4. Intellectual property: big fights and protecting nature. The Apple iPhone took out the Samsung Galaxy in a patent infringement suit in the U.S. to the tune of a $1 billion verdict (although the matter is still unsettled). Samsung took its swing at Apple in Japan and won. The pair fought to a split decision in South Korea. Look for more patented swings in the heavyweight smartphone division.
Not wanting to be left out of the intellectual property fracas, the Supreme Court took intellectual property to a biological level. In Mayo Collaborative Services v. Prometheus Laboratories, the court ruled that the laws of nature cannot be patented. How far that decision extends will be seen next summer when the court rules in Association for Molecular Pathology v. Myriad Genetics Inc.
Myriad Genetics is a Utah-based company founded by a University of Utah professor. The Supreme Court will be deciding whether Myriad can patent two genes related to breast cancer.

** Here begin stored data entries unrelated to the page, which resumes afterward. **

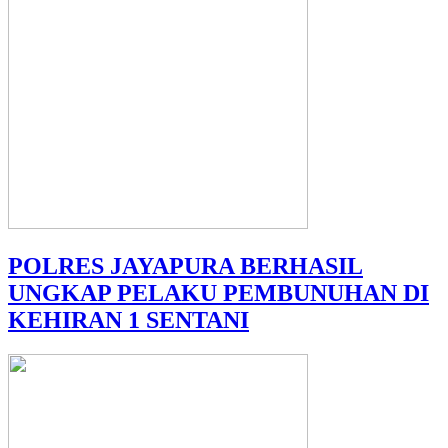
POLRES JAYAPURA BERHASIL
UNGKAP PELAKU PEMBUNUHAN DI
KEHIRAN 1 SENTANI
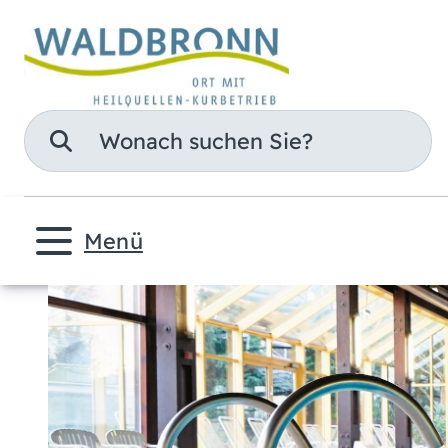
Suche
Menü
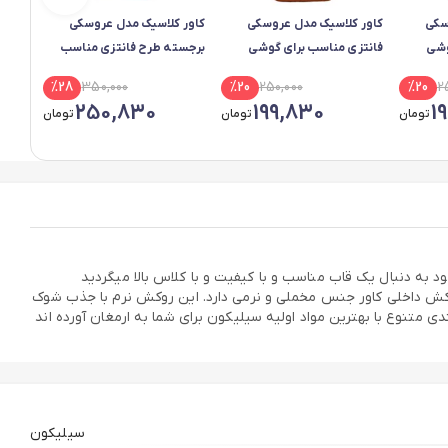
سکی
کاور کلاسیک مدل عروسکی
کاور کلاسیک مدل‌‌‌ عروسکی
وشی
فانتزی مناسب برای گوشی
برجسته طرح فانتزی مناسب
موبایل سامسونگ Galaxy s8
برای گوشی موبایل سامسونگ
%
28
350,000
%
20
250,000
%
20
2
Galaxy A35
250,830
199,830
1
تومان
تومان
تومان
به دنبال یک قاب مناسب و با کیفیت و با کلاس بالا میگردید
کش داخلی کاور جنس مخملی و نرمی دارد. این روکش نرم با جذب شوک
متنوع با بهترین مواد اولیه سیلیکون برای شما به ارمغان آورده اند
سیلیکون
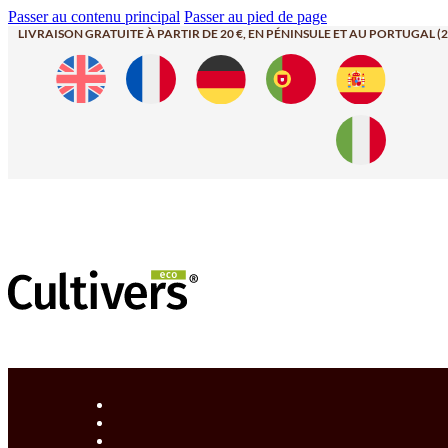
Passer au contenu principal
Passer au pied de page
LIVRAISON GRATUITE À PARTIR DE 20 €, EN PÉNINSULE ET AU PORTUGAL (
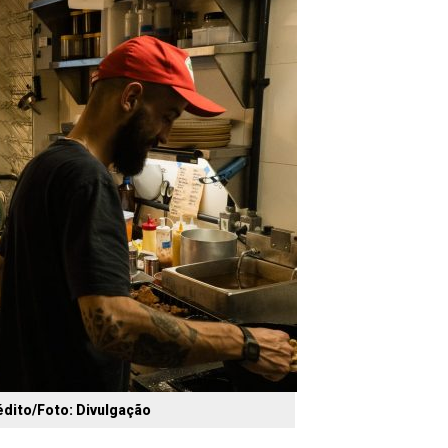
dito/Foto: Divulgação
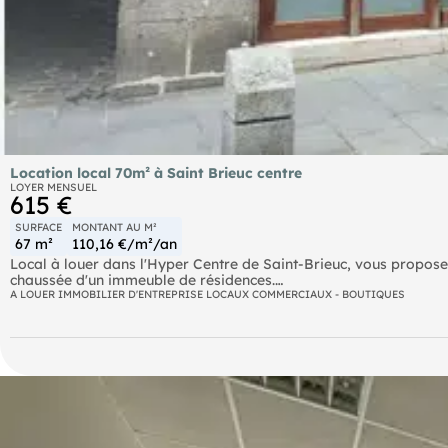
Location local 70m² à Saint Brieuc centre
LOYER MENSUEL
615 €
SURFACE
MONTANT AU M²
67 m²
110,16 €/m²/an
Local à louer dans l'Hyper Centre de Saint-Brieuc, vous propose à la location ce local de près de 70 m² situé au rez-de-
chaussée d'un immeuble de résidences.
Plusieurs options d'aménagement s'offrent à vous pour exercer to
A LOUER IMMOBILIER D'ENTREPRISE LOCAUX COMMERCIAUX - BOUTIQUES
Idéal pour commerce ou profession libérale ou médicale (hall d'
Accès PMR
Places de stationnement sur voie publique
Disponible de suite
Loyer mensuel : 615 euros hors charges
Dépôt de garantie : 1 mois de loyer hors charges
Points forts :
- Très belle visibilité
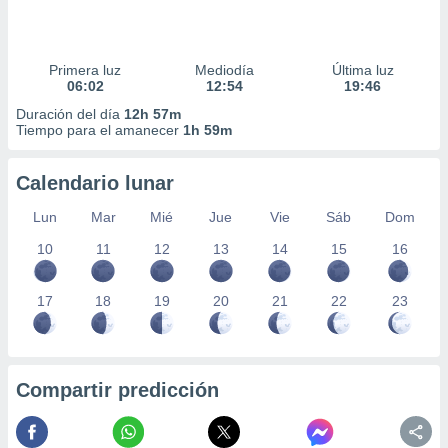
Primera luz
Mediodía
Última luz
06:02
12:54
19:46
Duración del día
12h 57m
Tiempo para el amanecer
1h 59m
Calendario lunar
Lun
Mar
Mié
Jue
Vie
Sáb
Dom
10
11
12
13
14
15
16
17
18
19
20
21
22
23
Compartir predicción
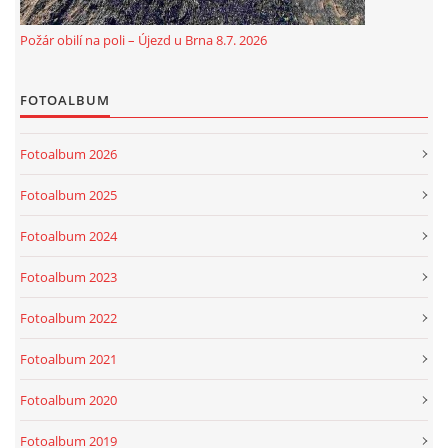
Požár obilí na poli – Újezd u Brna 8.7. 2026
FOTOALBUM
Fotoalbum 2026
Fotoalbum 2025
Fotoalbum 2024
Fotoalbum 2023
Fotoalbum 2022
Fotoalbum 2021
Fotoalbum 2020
Fotoalbum 2019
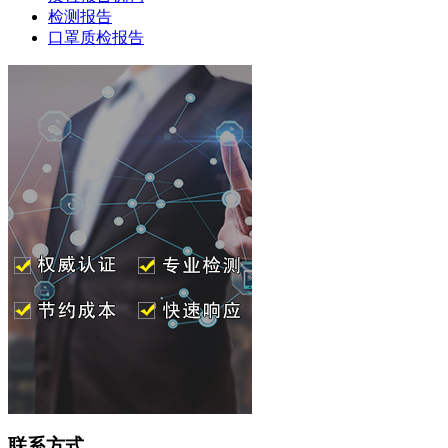
检测报告
口罩质检报告
联系方式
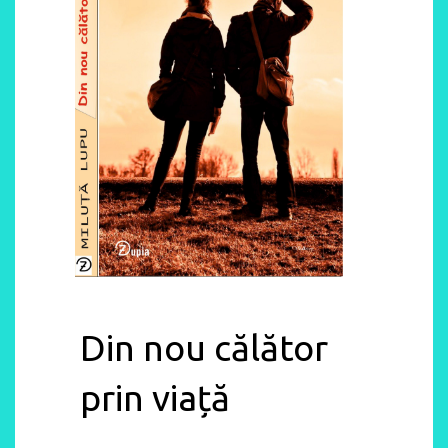
Din nou călător
prin viață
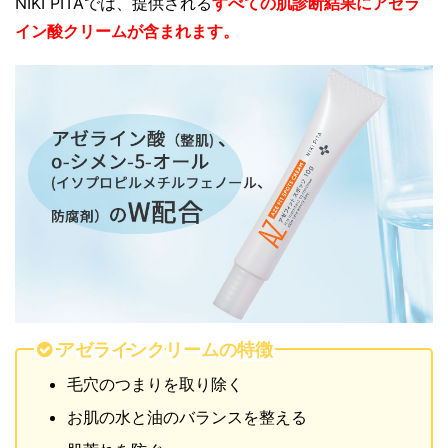
NIKI PITAでは、提供される
すべての肌診断結果にアゼラ
イ
ン酸クリームが含まれます。
アゼラインクリームの特徴
毛穴のつまりを取り除く
お肌の水と油のバランスを整える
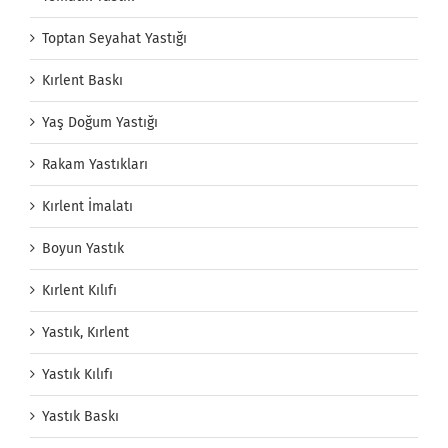
Toptan Seyahat Yastığı
Kırlent Baskı
Yaş Doğum Yastığı
Rakam Yastıkları
Kırlent İmalatı
Boyun Yastık
Kırlent Kılıfı
Yastık, Kırlent
Yastık Kılıfı
Yastık Baskı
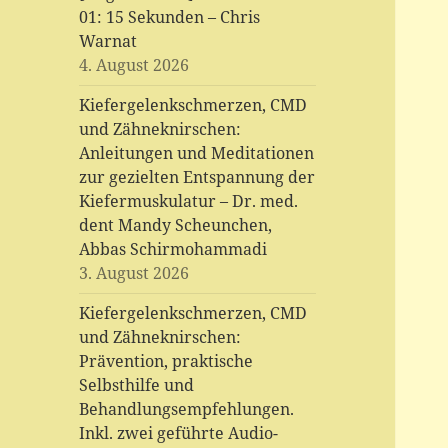
01: 15 Sekunden – Chris
Warnat
4. August 2026
Kiefergelenkschmerzen, CMD
und Zähneknirschen:
Anleitungen und Meditationen
zur gezielten Entspannung der
Kiefermuskulatur – Dr. med.
dent Mandy Scheunchen,
Abbas Schirmohammadi
3. August 2026
Kiefergelenkschmerzen, CMD
und Zähneknirschen:
Prävention, praktische
Selbsthilfe und
Behandlungsempfehlungen.
Inkl. zwei geführte Audio-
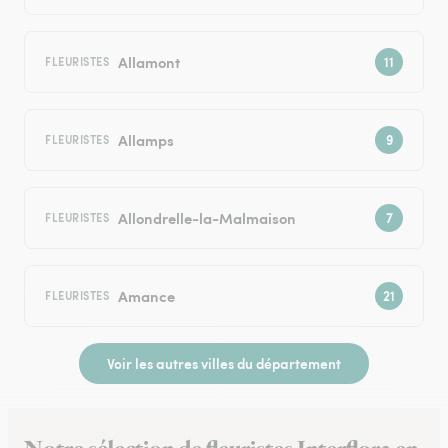
Allamont
FLEURISTES
Allamps
FLEURISTES
Allondrelle-la-Malmaison
FLEURISTES
Amance
FLEURISTES
Voir les autres villes du département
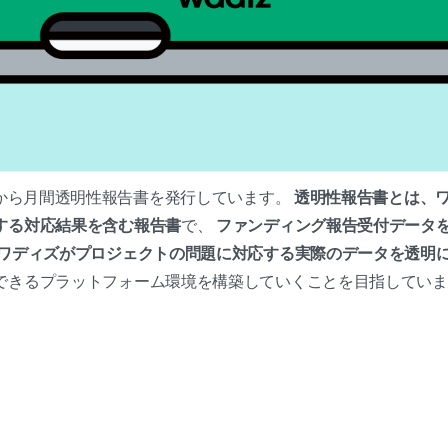
月から月間透明性報告書を発行しています。
透明性報告書とは、
する対応結果を含む報告書
で、
ファンディング報告受付データ
ワディズがプロジェクトの問題に対応する実際のデータを透明
できるプラットフォーム環境を構築していくことを目指していま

3. Top Five Mortgage Servicers settles with the U.S. Attorney General and states’ attorneys general, bringing some teeth to home loan modifications. The National Mortgage Settlement brought some legal teeth and sanity to the loan modification process just as the housing market began to creep back from the 2008 abyss.
2. Hostess goes Twinkies up. A billion dollars in debt couldn’t be supported by a cream-filled yellow sponge cake and, as a result, a lot of employees lost their jobs, Hostess went bankrupt and the company began to be liquidated. In 2013, we await the return of Twinkie the Kid with the hope that he can bring back some jobs.
1. Chief Justice Roberts single-handedly declares the Affordable Care Act constitutional. In my column on the Affordable Care Act, I compared Supreme Court watching to professional wrestling.
The high court didn’t disappoint in providing high partisan drama and decision making. With 4-4 tie on Commerce Clause grounds, Roberts decided to go his own taxing way. The result is that the Affordable Care Act is here to stay. Only in the coming years, as it begins to be implemented, will we know the full impact of the law on our nation’s health care and pocketbook.
So with the health care law as the top story, I wish you all a happy and healthy new year.